Reporters Without Borders (RSF) calls on the authorities in New Zealand’s capital, Wellington, to prosecute those responsible for the threats and violence against reporters coming from the large crowd of demonstrators camped outside the parliament building in the city centre for the past two weeks in a protest against obligatory Covid-19 vaccination.

The media are among the favourite targets of the 500 or so protesters still stationed in front of the parliament building, known as the Beehive, after arriving from various parts of the country in “freedom convoys” akin to those causing chaos in parts of Canada for the past month. The violence against journalists trying to cover the protest has included being regularly pelted with tennis balls with such not-very-subtle insults as "terrorists" and “paedophiles” written on them.

 

“Media = Fake News” and “Media is the virus” are typical of the slogans on the countless signs outside protesters’ improvised tents. Journalists who approach are also greeted with drawings of gallows and nooses, as well as insults and threats of violence ­– to the point that most of them now have bodyguards, says Mark Stevens, the head of news at Stuff, New Zealand’s leading news website.

 

“Your days are numbered”

 

Stevens sounded the alarm about the attacks on journalists in an editorial published on 11 February. “They’ve had gear smashed, been punched and belted with umbrellas,” he wrote. “Many reporters have been harassed [...], including one threatened with their home being burned down.”

 

The violence has not been limited to Wellington.

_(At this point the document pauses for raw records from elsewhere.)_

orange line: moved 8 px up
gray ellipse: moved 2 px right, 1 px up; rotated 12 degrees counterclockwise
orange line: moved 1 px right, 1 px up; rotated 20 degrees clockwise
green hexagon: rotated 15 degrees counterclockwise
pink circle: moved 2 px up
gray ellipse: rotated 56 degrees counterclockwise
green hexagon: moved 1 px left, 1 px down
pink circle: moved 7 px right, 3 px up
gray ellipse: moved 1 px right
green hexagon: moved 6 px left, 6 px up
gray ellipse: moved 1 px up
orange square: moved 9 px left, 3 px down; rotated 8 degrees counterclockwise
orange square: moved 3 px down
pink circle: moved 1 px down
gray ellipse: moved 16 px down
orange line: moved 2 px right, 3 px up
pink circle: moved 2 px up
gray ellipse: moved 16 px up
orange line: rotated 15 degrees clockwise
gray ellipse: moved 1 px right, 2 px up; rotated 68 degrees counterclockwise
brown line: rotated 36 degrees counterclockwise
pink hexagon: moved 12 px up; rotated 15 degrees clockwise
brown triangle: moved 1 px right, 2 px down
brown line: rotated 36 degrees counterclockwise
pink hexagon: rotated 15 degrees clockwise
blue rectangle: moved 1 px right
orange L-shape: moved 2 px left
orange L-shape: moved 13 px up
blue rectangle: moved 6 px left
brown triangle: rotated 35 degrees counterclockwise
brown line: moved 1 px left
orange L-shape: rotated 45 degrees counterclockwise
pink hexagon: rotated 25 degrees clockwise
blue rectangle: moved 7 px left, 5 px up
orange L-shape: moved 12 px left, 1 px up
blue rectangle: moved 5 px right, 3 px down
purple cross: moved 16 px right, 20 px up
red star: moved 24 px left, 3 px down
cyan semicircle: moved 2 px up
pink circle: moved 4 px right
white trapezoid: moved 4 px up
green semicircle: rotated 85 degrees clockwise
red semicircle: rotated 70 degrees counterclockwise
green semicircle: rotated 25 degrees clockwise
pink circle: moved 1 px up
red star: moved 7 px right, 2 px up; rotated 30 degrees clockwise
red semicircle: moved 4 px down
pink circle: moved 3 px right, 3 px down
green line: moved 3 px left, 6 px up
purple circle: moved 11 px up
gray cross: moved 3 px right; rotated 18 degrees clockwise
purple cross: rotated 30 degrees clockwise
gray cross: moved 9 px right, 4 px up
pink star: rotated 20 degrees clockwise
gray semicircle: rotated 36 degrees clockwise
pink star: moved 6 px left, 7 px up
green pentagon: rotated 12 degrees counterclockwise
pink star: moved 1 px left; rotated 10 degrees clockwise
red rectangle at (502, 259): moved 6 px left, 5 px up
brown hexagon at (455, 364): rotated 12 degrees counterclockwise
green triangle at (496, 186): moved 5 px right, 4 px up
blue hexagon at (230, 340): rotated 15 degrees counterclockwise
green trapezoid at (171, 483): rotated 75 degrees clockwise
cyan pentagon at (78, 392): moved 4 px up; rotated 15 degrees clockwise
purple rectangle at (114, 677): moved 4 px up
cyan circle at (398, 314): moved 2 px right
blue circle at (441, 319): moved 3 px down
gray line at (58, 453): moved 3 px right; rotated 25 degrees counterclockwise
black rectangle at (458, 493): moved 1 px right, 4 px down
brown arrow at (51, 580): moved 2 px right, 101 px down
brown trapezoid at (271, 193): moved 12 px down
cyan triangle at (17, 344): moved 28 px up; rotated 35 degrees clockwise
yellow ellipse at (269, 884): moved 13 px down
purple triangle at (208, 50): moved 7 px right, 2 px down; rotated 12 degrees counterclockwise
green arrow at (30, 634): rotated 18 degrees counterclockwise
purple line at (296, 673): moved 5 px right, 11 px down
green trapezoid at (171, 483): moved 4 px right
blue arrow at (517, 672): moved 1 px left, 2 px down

In New Plymouth, a port 350 km north of the capital, an angry crowd tried to storm the offices of the local newspaper, Stuff's Taranaki Daily News, two weeks ago. Some of the protesters even managed to breach the newspaper’s secured doors and attack members of the staff. After the police intervened, local politician Brett Power urged the protesters to return in order to hold the editor “accountable for crimes” – meaning the newspaper’s failure to report their protests in the way they wanted.

 

The verbal and physical violence against journalists is accompanied by extremely shocking online hate messages. Stuff’s chief political reporter Henry Cooke tweeted an example of the threats he had received on social media: “You’re marked for death, you filthy sell-out, you evil, deceptive system pig propagandist. Many will beat you bloody and senseless and then shit on your face. [Your] days are numbered.”

 

“The virulence of the threats against journalists by demonstrators, and the constant violence to which they have been subjected since the start of these protests are not acceptable in a democracy,” said Daniel Bastard, the head of RSF’s Asia-Pacific desk. “We call on the office of the Prime Minister, Jacinda Ardern, to not allow these disgraceful acts to go unpunished. There is a danger that journalists will no longer be able to calmly cover these protests, opening the way to a flood of misinformation.”

 

In a recent article, Kristin Hall, a reporter for Television New Zealand’s 1News, described her dismay at discovering the level of “distaste for the press” among protesters who regard the mainstream media as nothing more than “a bunch of liars.” The blind rage is such that, “people have asked me why I’m not covering the protests while I’m in the middle of interviewing them,” she wrote.

 

“Headlocks, punches”

 

Protester mistrust is no longer limited to mainstream media regarded as accomplices of a system imposing pandemic-related restrictions, as Graham Bloxham – a Wellington resident who runs the Wellington Live Community local news page on Facebook – found to his cost when he went to interview one of the protest organisers, Sue Grey, on 18 February.

 

“We just wanted to show people that it is peaceful … then bang. They just yelled and whacked. They were just all on me and they basically beat me and my cameraman to a pulp,” he told 1News. “Headlocks, punches… they were really violent.”

 

A photo of a dozen Nazi war criminals being hanged at the end of the Second World War has been circulating on social media popular with the protesters for the past few days, accompanied by the comment: “Photograph of hangings at Nuremberg, Germany. Members of the media, who lied and misled the German people, were executed.” Definitely not subtle.

 

Attacks against journalists have rarely or never been as virulent as this in New Zealand, which is ranked 8th out of 180 countries in RSF's 2021 World Press Freedom Index.